Too often, she said, introductory science courses in college are more about weeding out the weakest students than encouraging participation. There should be more wide-ranging efforts to provide more students with the background to go into STEM fields, she said, arguing that there is no single approach to act as a silver bullet for solving the problem.
“This is a systems problem that can’t be solved by one thing,” Malcom said. “You have to manage a number of moving parts.”
Those include early education, teacher preparation, curricula, family social and economic situations, social pressures on students, role models and numerous other factors, she said.
Community Colleges Offer Hope
Minorities and women continue to be underrepresented in the engineering profession in spite of modest gains in recent years, said Dr. Irving Pressley McPhail, chief executive officer of the National Action Council for Minorities in Engineering. Key to increasing the number of minorities in engineering may be putting more emphasis on community colleges, he said.
Less than 13 percent of engineering graduates come from underrepresented minority groups, McPhail said, hardly enough to change significantly the complexion of the nation’s engineering workforce, which is now 4.5 percent African-American, 5.5 percent Hispanic and 12.7 percent Asian. Women account for just 12.7 percent of engineering professionals. Over the past 30 years, his organization has provided $124 million to support scholarships for 24,000 minority engineering students, but he says more needs to be done.
“There are some very interesting initiatives going on across the country, and I am excited, not pessimistic, about the future of diversity in engineering,” he said. McPhail said a majority of minority students seek higher education through community colleges, which have a major role in preparing many students for transfer to four-year baccalaureate institutions. Half of these community colleges have good technology programs to prepare students for transfers, but these efforts can be improved by establishing partnerships with engineering schools to make sure those earning associate degrees meet the next institution’s requirements.
However, it is difficult to get into these transfer programs without basic coursework in science, technology and, particularly, mathematics in high school, which remains a challenge, he said.
McPhail said his organization is working with Springfield Technical Community College in Massachusetts to develop a model curriculum that uses engineering principles to show practical applications of mathematics to make it more understandable and relevant.

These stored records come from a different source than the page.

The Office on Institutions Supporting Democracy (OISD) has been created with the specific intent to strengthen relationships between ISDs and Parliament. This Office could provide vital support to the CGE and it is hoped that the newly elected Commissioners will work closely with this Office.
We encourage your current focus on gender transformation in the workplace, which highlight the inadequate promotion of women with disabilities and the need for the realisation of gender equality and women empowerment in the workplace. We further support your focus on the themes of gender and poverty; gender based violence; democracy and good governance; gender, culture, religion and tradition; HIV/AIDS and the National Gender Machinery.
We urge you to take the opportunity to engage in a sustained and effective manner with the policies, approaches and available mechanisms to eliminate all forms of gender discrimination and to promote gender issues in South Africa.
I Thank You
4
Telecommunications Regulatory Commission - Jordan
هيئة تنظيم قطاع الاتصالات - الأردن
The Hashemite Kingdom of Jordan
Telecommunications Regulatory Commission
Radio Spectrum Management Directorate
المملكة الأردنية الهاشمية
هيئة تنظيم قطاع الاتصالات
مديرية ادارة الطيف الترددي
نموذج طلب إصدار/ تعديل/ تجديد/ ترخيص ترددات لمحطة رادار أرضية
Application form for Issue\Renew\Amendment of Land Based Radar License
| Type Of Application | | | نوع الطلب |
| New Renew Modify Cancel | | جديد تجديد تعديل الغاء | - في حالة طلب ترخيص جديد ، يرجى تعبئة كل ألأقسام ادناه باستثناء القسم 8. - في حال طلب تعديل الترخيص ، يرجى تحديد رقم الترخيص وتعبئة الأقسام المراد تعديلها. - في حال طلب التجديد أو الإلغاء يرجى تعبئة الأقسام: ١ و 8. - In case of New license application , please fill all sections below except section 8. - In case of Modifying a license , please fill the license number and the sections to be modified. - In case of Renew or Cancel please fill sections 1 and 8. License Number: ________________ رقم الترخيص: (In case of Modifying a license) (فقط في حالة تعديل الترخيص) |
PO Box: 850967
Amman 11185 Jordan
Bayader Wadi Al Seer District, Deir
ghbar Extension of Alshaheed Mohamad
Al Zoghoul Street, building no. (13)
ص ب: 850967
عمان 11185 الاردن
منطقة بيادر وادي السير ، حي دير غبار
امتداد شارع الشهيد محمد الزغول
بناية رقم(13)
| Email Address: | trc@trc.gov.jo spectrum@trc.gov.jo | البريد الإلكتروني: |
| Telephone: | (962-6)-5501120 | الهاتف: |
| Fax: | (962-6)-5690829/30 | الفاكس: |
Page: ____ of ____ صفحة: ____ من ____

The partnership is looking for four other community colleges elsewhere in the country to help test the new approach.
“We think this will get around the conundrum of the basic math needed for STEM transfers,” he said. “This program could be a model for community colleges throughout the country.”
Many underprivileged minorities do not see engineering as a career choice, he said, suggesting that professional societies, teachers and guidance counselors become more active in promoting its benefits.
“Not only are there jobs but they pay good salaries,” McPhail said. “The starting salary for biomedical science engineers is $77,000, and it’s even higher for petroleum engineers. STEM professions can be very lucrative.”
— Warren E. Leary, a journalist who has reported on science, technology and medicine for more than 40 years, is a retired science correspondent for The New York Times.